Congress intended that exceptions to anticompetitive mergers should be rare. In those few instances, the convenience and needs of the community must be so compelling that the merger's anticompetitive effects become only a sidelight to the overall good of the community.
In the case before us, the banks have proved the convenience and needs of the Philadelphia community in a persuasive, but not compelling fashion. Although we are persuaded that this merger would be good for Philadelphia and its banking community, this Court has seen no compelling evidence which would except this merger from our antitrust laws.
In short, the banks have failed to meet their burden of proving that this merger would have the probable effect of meeting the convenience and needs of the community. At best, they have convinced us that this is a possibility. They have failed to establish "that the anticompetitive effects of the proposed transaction are clearly outweighed in the public interest by the probable effect of the transaction in meeting the convenience and needs of the community to be served." Title 12 U.S.C. § 1828(c)(5)(B).
The Comptroller of the Currency presented a very appealing jury case. His witnesses, outstanding bankers and businessmen, established by a fair preponderance of the evidence (a) that they were convinced that the merger was a good thing for Philadelphia, as well as the banks; (b) that instead of the fears voiced by the economists for Justice that competition would be lessened, there would be strengthened competition both at the retail and wholesale level; (c) that not entirely as a measure of civic pride, another bank of the size contemplated would redound to the economic benefit of Philadelphia. It is not necessary to delineate in detail the testimony adduced. It was extremely persuasive and most interesting, but where the Judge must declare the law and the findings of fact, he cannot deviate one jot from those requirements. The present posture of the antitrust laws, as declared by the Congress and the Opinions of the Supreme Court, require the result reached. Comptroller Saxon's remarks about the necessity of financing urban renewal, redevelopment of the ghettos, etc., are in this day and age peculiarly appropriate. However, since the Court must adhere to a quantitative, rather than a qualitative theory, the result is inevitable.
It might also be pertinent to comment at this point on the effect of the Government's rebuttal testimony after the banks' and the Comptroller's showing of convenience and needs.
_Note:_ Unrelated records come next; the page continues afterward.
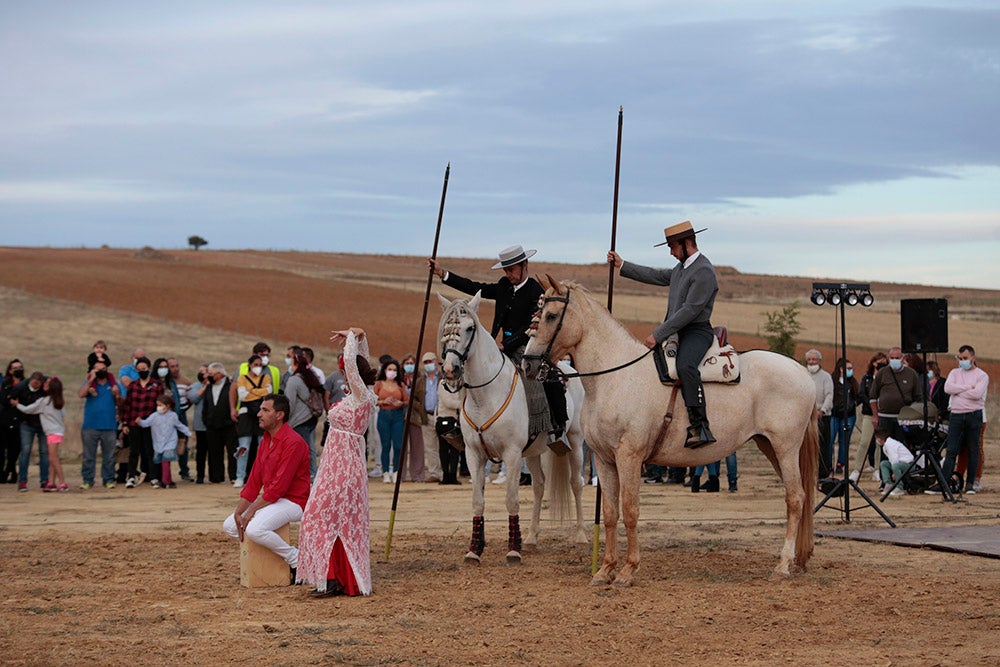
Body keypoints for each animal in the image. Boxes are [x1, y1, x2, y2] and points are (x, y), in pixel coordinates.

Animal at [436, 292, 584, 564]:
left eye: (469, 328)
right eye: (446, 329)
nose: (450, 370)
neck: (485, 395)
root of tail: (569, 369)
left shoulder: (512, 454)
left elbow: (512, 500)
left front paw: (513, 549)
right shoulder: (474, 454)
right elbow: (478, 501)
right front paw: (475, 549)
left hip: (576, 442)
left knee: (576, 483)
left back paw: (580, 535)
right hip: (535, 451)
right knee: (539, 486)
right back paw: (532, 537)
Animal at [520, 276, 816, 584]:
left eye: (551, 316)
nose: (527, 364)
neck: (615, 377)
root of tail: (803, 373)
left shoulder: (629, 457)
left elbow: (630, 510)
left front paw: (628, 569)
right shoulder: (603, 459)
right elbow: (611, 513)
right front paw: (604, 569)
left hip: (785, 448)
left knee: (795, 498)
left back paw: (782, 565)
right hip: (769, 446)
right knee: (799, 497)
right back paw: (797, 559)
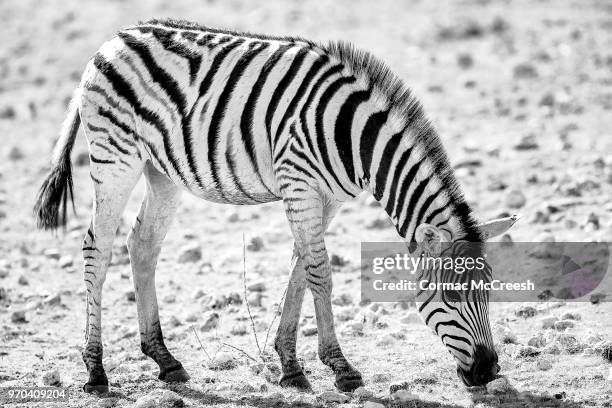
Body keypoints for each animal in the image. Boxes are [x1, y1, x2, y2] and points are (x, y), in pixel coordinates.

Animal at [33, 18, 520, 392]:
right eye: (452, 296)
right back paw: (96, 371)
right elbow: (320, 272)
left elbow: (301, 267)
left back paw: (164, 359)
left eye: (490, 291)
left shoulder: (327, 197)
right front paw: (341, 369)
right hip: (115, 157)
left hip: (163, 171)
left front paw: (291, 367)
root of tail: (114, 38)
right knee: (98, 247)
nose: (488, 371)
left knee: (143, 245)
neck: (355, 138)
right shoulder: (299, 182)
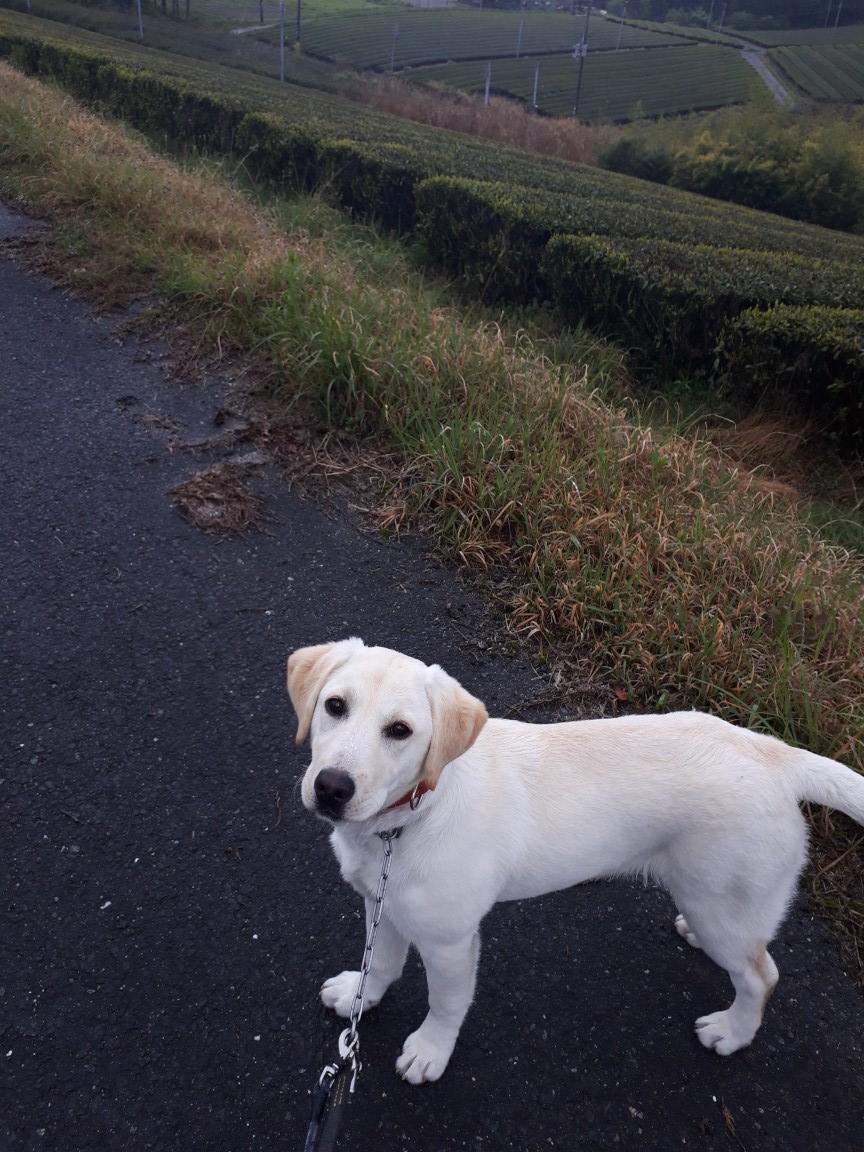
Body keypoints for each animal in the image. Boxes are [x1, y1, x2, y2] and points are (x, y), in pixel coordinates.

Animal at [287, 638, 864, 1084]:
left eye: (400, 731)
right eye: (334, 706)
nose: (332, 788)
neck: (410, 815)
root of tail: (779, 757)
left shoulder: (450, 942)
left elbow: (446, 1003)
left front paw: (430, 1052)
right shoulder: (381, 902)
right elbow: (381, 961)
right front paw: (360, 994)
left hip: (722, 904)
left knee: (761, 977)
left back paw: (732, 1031)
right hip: (716, 902)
The witnesses, a small banker, a city official, and small businessmen, were apparently produced for the purpose of showing that where the larger urban bank moved into suburban territory, it was not a good thing for the community. The banker, a very estimable gentleman, who lives on the perimeter but within the four-county area, clearly indicated that he knew nothing about the problems confronting the Philadelphia banks and could throw no light on whether the merger was good or bad for the community. The other witnesses definitely proved and established beyond peradventure of doubt that the coming of the branches of the urban bank into the suburban community created banking competition where none had been in existence before and definitely added to the well-being generally and economy of the entire community. Instead of proving that branch banking into small towns was harmful, Justice definitely proved the contrary.
The foregoing will constitute the general Findings of Fact and Conclusions of Law of the trial Judge. Each party, Justice, the banks, and the intervenor, have submitted, in different forms, Requests for Findings of Fact and Conclusions of Law. The rulings thereon will be filed as an appendix [not reproduced] to this Opinion. In any instance where there may be any lack of clarity in approved Requests for Findings of Fact or Conclusions of Law, the language of the Opinion will govern.
And Now, to wit, this 12th day of February, 1968, for the reasons set forth above, it is Ordered, Adjudged and Decreed as follows:
That the Agreement of Merger dated November 10, 1965 between the defendants, Provident National Bank and Central-Penn National Bank of Philadelphia, be and it is hereby Adjudged and Decreed to be unlawful, in violation of B.M.A. 1966 (80 Stat. 7);
Further that defendants, Provident National Bank and Central-Penn National Bank of Philadelphia, and all persons acting on their behalf, be enjoined from carrying out the Agreement of Merger or any similar plan or agreement, the effect of which would be to merge or consolidate said defendants.